▶ Work to complete
Restate the records in full and exactly, with no images included.

▶ Stored data entries

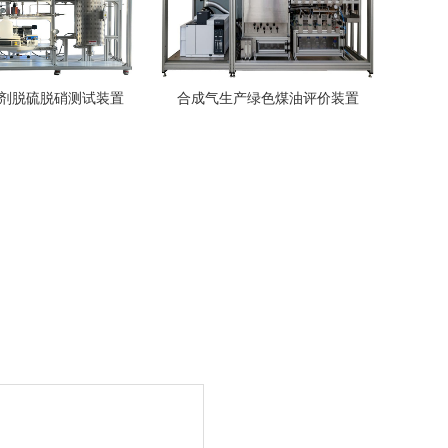
剂脱硫脱硝测试装置
合成气生产绿色煤油评价装置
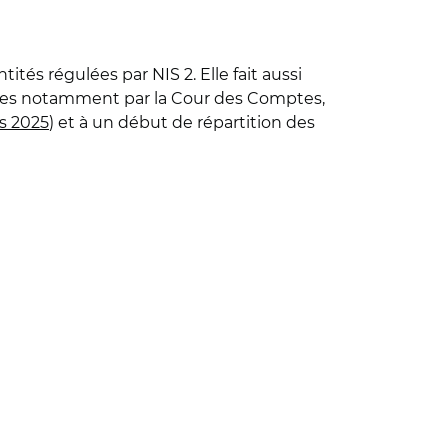
és régulées par NIS 2. Elle fait aussi
rimées notamment par la Cour des Comptes,
rs 2025
) et à un début de répartition des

▶ Exercise solution
剂脱硫脱硝测试装置
合成气生产绿色煤油评价装置
és régulées par NIS 2. Elle fait aussi
rimées notamment par la Cour des Comptes,
rs 2025
) et à un début de répartition des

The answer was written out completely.